Israel has announced daily “humanitarian pauses” in military operations across three densely populated areas of Gaza, Gaza City, Deir al‑Balah and Al‑Mawasi running from approximately 10 a.m. to 8 p.m. local time, accompanied by the creation of secure corridors for aid convoys operating between 6 a.m. and 11 p.m. to facilitate the delivery of food, water and medicine to civilians caught in a worsening famine. The initiative also includes resumed airdrops of aid conducted by Israel, Jordan and the UAE and the reconnection of Gaza’s desalination plant to Israel’s power grid to increase water output for around 900,000 residents.
The move is widely seen as a response to growing international outrage over starvation conditions in Gaza, where the World Food Programme estimates nearly 500,000 people especially women and children face famine-like conditions, with 90,000 needing urgent nutrition treatment. Gaza’s Health Ministry reported six new malnutrition deaths in the past 24 hours, with a total of 133 recorded deaths (87 children included), though aid workers caution these figures may understate the true toll.

_Action item 1_
Using the passage on humanitarian pauses in Gaza, decide whether each statement agrees with it. For each, answer yes or no and quote the deciding words. (a) The secure aid corridors operate between 6 a.m. and 11 p.m. (b) The resumed airdrops are conducted by Israel, Egypt and the UAE. (c) The World Food Programme estimates that 90,000 people need urgent nutrition treatment.
_Action item 2_
Resume the passage on humanitarian pauses in Gaza, beginning directly after its last sentence.
The lines that come next are not needed for any of this work.

_Raw data_
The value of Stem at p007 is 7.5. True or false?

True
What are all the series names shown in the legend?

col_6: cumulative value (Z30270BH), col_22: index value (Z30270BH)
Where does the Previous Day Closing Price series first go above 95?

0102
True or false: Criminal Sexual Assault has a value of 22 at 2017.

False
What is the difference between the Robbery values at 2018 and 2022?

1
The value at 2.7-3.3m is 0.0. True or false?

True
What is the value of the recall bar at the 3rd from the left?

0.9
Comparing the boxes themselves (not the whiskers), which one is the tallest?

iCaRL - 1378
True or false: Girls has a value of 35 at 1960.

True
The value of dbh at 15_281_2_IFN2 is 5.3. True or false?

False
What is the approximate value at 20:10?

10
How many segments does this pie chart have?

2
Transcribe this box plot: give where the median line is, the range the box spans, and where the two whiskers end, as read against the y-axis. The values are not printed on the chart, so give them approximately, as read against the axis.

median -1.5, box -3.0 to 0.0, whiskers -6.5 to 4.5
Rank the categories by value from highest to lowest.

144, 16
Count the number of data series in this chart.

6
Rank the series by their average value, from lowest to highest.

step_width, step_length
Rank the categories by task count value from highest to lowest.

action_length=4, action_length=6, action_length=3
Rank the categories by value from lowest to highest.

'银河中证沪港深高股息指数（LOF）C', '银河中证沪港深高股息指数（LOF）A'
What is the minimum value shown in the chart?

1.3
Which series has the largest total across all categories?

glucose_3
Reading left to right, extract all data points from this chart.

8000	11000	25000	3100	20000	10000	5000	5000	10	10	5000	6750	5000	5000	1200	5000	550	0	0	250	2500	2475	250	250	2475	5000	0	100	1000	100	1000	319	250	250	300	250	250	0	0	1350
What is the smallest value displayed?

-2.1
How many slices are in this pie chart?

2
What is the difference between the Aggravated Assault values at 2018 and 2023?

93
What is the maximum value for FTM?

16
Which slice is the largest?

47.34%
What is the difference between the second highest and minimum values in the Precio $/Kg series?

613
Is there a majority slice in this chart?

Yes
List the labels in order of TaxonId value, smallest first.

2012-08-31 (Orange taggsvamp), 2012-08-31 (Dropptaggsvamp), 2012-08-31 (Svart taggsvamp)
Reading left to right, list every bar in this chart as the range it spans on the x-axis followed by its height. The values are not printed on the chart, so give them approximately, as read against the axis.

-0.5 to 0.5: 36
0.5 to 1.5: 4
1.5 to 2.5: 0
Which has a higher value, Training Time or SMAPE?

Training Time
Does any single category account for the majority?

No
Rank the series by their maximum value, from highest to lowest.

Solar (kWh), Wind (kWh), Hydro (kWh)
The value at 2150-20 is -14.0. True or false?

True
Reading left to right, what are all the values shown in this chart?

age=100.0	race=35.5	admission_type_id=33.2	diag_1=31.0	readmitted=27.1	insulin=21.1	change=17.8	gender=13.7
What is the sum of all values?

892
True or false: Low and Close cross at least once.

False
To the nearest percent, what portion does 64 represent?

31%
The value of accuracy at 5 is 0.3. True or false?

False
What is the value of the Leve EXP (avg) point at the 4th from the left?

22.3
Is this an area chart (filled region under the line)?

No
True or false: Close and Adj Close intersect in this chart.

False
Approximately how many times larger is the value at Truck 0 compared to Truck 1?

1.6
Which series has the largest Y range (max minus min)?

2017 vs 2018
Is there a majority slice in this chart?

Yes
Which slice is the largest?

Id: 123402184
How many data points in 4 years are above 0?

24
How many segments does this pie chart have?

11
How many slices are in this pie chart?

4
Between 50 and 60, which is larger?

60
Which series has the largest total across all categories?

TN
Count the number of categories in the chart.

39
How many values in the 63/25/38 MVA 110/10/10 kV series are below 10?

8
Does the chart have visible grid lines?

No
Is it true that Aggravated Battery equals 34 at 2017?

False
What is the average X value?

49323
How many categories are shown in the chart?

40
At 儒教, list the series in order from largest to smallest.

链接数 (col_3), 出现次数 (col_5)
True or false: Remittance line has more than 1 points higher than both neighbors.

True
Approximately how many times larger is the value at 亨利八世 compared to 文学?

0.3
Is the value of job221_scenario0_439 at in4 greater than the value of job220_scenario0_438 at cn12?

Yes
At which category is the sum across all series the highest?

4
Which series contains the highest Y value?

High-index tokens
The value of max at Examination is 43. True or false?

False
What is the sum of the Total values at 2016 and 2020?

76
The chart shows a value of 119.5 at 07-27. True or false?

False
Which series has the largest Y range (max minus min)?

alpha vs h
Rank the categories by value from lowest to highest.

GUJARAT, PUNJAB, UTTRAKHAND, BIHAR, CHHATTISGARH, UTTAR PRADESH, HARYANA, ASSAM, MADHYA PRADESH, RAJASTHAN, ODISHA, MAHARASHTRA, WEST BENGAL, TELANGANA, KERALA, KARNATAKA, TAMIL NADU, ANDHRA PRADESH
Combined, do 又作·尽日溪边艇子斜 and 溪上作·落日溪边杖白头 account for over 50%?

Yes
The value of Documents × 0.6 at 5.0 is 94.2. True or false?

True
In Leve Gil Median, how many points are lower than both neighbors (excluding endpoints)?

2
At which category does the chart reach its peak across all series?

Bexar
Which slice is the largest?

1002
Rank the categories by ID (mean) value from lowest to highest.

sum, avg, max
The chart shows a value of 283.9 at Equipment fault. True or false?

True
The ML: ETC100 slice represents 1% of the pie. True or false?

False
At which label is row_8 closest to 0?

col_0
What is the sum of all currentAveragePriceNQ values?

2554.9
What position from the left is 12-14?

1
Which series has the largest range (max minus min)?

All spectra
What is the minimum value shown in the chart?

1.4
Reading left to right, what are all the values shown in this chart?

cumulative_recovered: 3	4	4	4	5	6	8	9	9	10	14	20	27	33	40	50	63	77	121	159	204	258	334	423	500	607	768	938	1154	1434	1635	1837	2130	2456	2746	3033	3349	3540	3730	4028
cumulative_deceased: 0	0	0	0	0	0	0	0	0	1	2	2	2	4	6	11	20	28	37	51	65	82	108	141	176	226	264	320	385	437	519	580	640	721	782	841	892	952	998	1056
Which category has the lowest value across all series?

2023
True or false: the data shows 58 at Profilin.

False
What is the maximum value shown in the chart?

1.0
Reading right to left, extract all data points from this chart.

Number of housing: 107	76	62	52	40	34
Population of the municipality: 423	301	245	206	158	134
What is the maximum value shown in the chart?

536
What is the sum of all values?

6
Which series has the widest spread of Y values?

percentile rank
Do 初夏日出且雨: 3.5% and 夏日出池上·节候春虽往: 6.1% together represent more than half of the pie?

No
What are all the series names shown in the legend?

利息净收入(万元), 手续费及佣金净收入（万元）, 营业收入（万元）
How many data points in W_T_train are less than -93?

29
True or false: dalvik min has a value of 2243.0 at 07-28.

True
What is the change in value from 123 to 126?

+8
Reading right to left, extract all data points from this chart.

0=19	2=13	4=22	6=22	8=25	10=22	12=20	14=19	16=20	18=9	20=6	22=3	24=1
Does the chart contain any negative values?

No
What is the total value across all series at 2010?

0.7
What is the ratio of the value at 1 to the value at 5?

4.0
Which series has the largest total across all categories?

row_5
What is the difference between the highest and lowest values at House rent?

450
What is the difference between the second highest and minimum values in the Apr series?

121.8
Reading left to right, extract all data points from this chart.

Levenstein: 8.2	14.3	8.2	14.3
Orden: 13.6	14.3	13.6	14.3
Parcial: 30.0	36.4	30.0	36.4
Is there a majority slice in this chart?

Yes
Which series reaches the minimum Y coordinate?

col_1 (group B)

_Answer 1_
(a) Yes: "secure corridors for aid convoys operating between 6 a.m. and 11 p.m."
(b) No: "resumed airdrops of aid conducted by Israel, Jordan and the UAE"
(c) Yes: "with 90,000 needing urgent nutrition treatment"

_Answer 2_
While global aid agencies like the UN have welcomed the temporary openings, they stress that the measures are limited and must be part of sustained UN-led access at pre-war levels around 500–600 aid trucks per day to avert full-scale famine. The pause and accompanying aid corridors are viewed as a tactical response, not a ceasefire, with Israeli officials continuing strikes elsewhere in Gaza and denying that starvation is deliberate.
Aid groups emphasize that a single week of constrained pauses and minimal airdrops will not reverse mass starvation. Medical professionals warn that many children suffer acute malnutrition and need specialized treatment that can only be delivered through sustained and predictable aid access. As international pressure mounts, Israel’s policy shift signals growing recognition of the humanitarian crisis even as its military campaign continues unabated.